Dirk Maverick - Mavericks band from Germany:
The concert just three weeks after the tsunami was the one that touched me the most.
In 1994, we visited a school that the CMF helped builD in the north. All the while another vehicle drove ahead to check for bombs on the street. Then a very warm welcome at the school -- the smile of the children and their beautiful eyes, moments one would never forget.
Singer Astrid Brook – UK:
Singing ‘Country Roads’ together with all the musicians onstage at the end of every concert. This is such a beautiful song and it’s very fitting that the concert is named after it. Singing this song with the other musicians generates that feeling of belonging to something bigger than myself, to a musical community, which then is extended out to the audience, and then through the money raised, the music again touches the lives of children and people in remote villages that we will probably never meet. That is the power of music and of being a musician, to be able to touch people beyond any physical barrier, but directly through our hearts.
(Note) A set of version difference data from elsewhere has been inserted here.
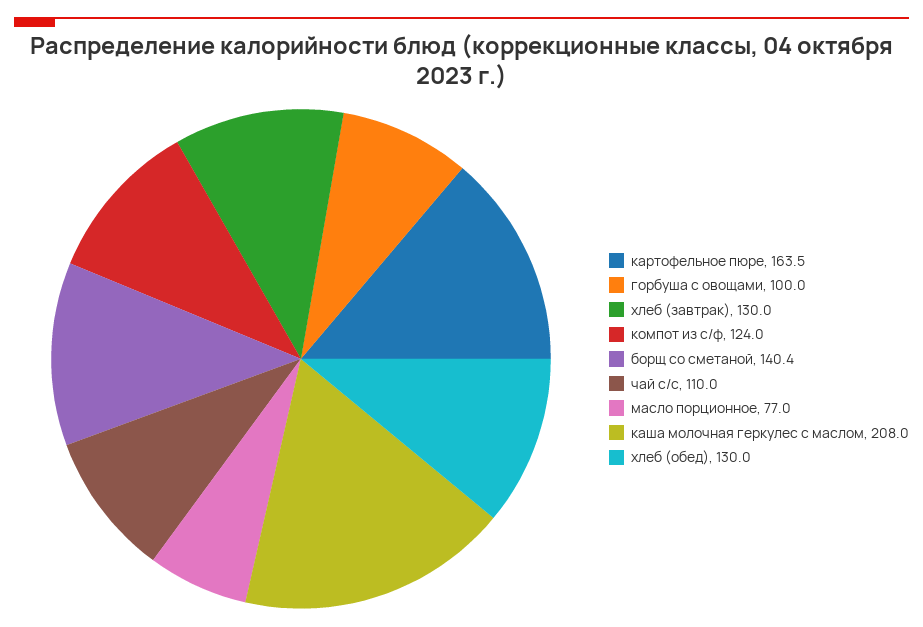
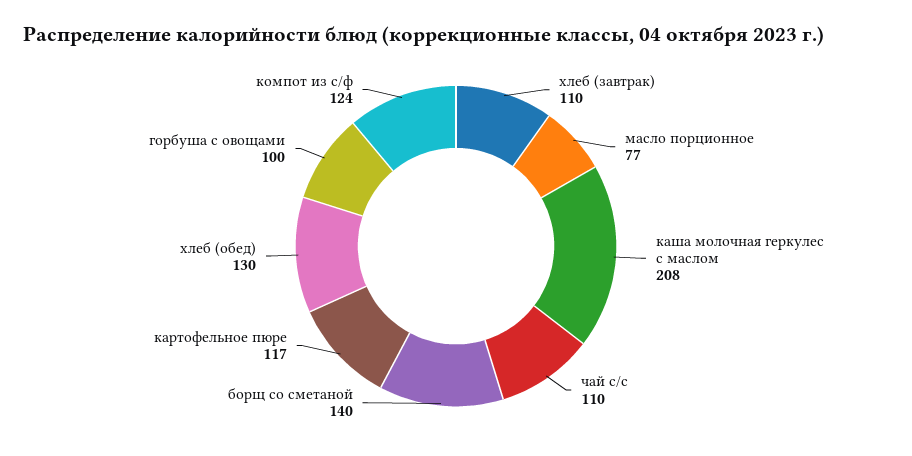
  {
-   "картофельное пюре": 163.5,
+   "картофельное пюре": 117,
    "горбуша с овощами": 100,
-   "хлеб (завтрак)": 130,
+   "хлеб (завтрак)": 110,
    "компот из с/ф": 124,
    "борщ со сметаной": 140.4,
    "чай с/с": 110,
    "масло порционное": 77,
    "каша молочная геркулес с маслом": 208,
    "хлеб (обед)": 130
  }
Co-founder Majid says seeing the first advertisement is a moment that cannot be expressed but felt.
“The making and presenting of the songs ‘Song for UNICEF’ and ‘Water for Life’ to bring out the cause of the concert are special moments in my diary. Furthermore seeing the picture of the first tube well built from the proceeds in strife-torn areas will never leave the mind,” he recalled.
These past two decades have also taken the CMF through the winds of change in the music scene in Sri Lanka. Preferences particularly among the young have shifted from pop, disco, rap, hip-hop to what is called dub-step by today’s generation. Clearly more emphasis is on sound than voices. Gone are the three guitars and drums days. Now it’s live voices backed by recorded tracks from the Internet. Yet the CMF and its Country Road series have stood tall bringing in the lilting and meaningful songs of John Denver, Bob Dylan, Simon and Garfunkel, Willy Nelson, Alabama, James Taylor, Dolly Parton, Creedence Clearwater Revival and even Dire Straits to many Country Roads’ fans.
For our fans, await the 19th edition of Country Roads scheduled for February next year in Colombo and the 20th edition under planning in the Maldives, the first time the CMF is venturing outside to raise money for children abroad.